• [Text shown]:
The 5 Best Songs Of The Week
Every week the Stereogum staff chooses the five best new songs of the week (the eligibility period begins and ends Thursdays right before midnight). This week’s countdown is below, and you can listen to a playlist of all our 5 Best Songs on Spotify.
Whether because of COVID delays or the usual autuman pile-up, we’re amidst some pretty crowded release weeks now. What’re you all into on this new release Friday? The five best songs of the week are below.
5. James Blake – “I Keep Calling”
The dance music James Blake made in his youth was cold and refracted and elusive, a way for a perilously introverted talent to keep himself hidden in the shadows. In the decade since he first began attracting critical acclaim, Blake has become a lot more comfortable with the spotlight. He’s also honed his pop songwriting acumen, both by pioneering a new strain of melancholic singer-songwriter music and by lending his signature ambiance to loads of collaborators, from A-list pop and rap stars right on down your average festival poster.
All that experience comes to bear on “I Keep Calling,” the spectacular entrypoint into Blake’s new Before EP. It’s still no one’s idea of straightforward dance pop, but the song feels like Blake putting his best foot forward, aligning his gifts for inventive beatmaking and richly emotive vocals into a prismatic banger that never lets itself get stuck in a rut. –Chris
4. Sun June – “Karen O”

• [Assigned task 1]:
Answer these questions about the song roundup:
(a) On what day does the eligibility period begin and end?
(b) What is the title of the new James Blake EP that "I Keep Calling" opens?
(c) Which Sun June song is listed, and at what number?
• [Assigned task 2]:
Please reproduce the part of the song roundup that opens with the words containing "5. James Blake" and closes with "average festival poster.".
• [Assigned task 3]:
In the song roundup, find every adjective used to describe the dance music James Blake made in his youth.

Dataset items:
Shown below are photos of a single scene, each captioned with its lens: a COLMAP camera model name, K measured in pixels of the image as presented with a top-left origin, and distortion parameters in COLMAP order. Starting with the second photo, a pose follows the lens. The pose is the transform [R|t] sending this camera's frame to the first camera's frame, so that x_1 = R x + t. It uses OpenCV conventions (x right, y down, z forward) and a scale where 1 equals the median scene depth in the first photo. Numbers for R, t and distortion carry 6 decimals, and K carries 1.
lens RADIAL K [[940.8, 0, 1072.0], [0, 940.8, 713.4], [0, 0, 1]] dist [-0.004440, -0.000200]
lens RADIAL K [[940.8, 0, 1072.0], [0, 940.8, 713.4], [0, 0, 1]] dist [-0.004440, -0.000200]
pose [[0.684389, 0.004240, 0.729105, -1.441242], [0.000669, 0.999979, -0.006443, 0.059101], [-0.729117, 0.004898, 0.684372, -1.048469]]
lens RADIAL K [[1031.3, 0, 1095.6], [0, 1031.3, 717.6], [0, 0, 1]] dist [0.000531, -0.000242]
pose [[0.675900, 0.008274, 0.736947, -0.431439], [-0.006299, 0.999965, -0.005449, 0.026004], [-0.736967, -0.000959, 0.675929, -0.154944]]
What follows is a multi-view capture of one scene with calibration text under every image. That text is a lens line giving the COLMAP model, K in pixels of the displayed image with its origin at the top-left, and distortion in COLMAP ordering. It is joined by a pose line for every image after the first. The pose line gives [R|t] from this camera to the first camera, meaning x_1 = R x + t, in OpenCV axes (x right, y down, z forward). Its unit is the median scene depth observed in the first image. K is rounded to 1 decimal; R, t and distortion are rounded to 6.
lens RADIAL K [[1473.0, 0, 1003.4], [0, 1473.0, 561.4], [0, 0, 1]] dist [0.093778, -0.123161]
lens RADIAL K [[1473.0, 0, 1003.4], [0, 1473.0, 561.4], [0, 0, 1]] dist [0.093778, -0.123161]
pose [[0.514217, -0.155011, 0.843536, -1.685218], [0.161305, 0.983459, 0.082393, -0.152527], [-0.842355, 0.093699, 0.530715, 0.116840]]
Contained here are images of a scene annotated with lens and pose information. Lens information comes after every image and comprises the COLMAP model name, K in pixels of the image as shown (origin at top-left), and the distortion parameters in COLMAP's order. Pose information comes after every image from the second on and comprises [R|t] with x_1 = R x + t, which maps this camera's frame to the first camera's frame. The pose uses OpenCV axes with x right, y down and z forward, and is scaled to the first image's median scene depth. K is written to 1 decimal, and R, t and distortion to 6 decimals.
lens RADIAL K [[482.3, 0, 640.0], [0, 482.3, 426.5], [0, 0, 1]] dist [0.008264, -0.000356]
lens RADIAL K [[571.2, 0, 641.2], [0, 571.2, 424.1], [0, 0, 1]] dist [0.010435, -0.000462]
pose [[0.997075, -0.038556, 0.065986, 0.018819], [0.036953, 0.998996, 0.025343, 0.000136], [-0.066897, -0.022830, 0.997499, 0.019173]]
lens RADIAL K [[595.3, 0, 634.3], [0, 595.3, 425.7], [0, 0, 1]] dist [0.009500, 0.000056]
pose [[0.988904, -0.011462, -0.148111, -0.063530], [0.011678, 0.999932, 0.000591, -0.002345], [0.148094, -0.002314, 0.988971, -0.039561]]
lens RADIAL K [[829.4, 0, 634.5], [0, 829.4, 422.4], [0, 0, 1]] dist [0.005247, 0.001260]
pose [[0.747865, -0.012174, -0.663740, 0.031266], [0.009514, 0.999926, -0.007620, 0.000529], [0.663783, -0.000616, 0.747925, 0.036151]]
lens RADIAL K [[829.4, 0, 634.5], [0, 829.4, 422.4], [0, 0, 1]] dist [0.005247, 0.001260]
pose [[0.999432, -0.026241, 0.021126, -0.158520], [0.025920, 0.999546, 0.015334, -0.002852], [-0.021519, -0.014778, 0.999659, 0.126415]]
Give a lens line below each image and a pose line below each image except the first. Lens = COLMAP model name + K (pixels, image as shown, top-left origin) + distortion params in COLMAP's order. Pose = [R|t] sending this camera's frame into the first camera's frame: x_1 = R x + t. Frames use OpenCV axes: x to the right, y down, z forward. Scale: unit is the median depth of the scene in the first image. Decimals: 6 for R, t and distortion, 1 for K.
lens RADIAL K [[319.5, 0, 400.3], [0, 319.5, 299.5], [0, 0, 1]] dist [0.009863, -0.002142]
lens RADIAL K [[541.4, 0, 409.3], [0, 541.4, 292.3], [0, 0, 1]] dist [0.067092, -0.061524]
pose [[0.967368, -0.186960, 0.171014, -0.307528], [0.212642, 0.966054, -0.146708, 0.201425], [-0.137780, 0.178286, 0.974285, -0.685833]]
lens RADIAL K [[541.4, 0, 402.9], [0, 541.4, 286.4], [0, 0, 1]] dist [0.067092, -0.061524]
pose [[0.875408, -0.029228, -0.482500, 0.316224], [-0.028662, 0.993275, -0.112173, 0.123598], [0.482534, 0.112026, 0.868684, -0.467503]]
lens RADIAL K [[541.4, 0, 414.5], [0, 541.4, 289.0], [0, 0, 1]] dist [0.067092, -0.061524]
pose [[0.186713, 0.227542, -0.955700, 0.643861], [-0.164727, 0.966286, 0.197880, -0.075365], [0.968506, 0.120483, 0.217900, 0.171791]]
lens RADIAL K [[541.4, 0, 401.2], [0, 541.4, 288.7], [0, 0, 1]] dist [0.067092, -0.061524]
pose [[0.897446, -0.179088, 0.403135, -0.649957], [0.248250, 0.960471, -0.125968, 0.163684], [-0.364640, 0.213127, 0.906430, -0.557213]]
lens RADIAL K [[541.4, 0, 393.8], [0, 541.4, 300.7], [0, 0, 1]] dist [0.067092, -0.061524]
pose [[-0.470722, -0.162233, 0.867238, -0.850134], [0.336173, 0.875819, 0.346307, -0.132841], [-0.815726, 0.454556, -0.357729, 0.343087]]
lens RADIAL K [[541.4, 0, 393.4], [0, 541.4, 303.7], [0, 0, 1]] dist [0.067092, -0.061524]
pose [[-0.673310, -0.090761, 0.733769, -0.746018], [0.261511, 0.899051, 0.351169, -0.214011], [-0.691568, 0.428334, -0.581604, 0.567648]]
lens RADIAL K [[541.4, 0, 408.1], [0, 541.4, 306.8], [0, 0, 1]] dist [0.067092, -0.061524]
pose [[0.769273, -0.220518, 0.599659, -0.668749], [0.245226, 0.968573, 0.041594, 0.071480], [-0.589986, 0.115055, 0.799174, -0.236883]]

• [Exercise result 1]:
(a) Thursdays, right before midnight.
(b) Before.
(c) "Karen O," at number 4.

• [Exercise result 2]:
5. James Blake – “I Keep Calling”
The dance music James Blake made in his youth was cold and refracted and elusive, a way for a perilously introverted talent to keep himself hidden in the shadows. In the decade since he first began attracting critical acclaim, Blake has become a lot more comfortable with the spotlight. He’s also honed his pop songwriting acumen, both by pioneering a new strain of melancholic singer-songwriter music and by lending his signature ambiance to loads of collaborators, from A-list pop and rap stars right on down your average festival poster.

• [Exercise result 3]:
cold, refracted, elusive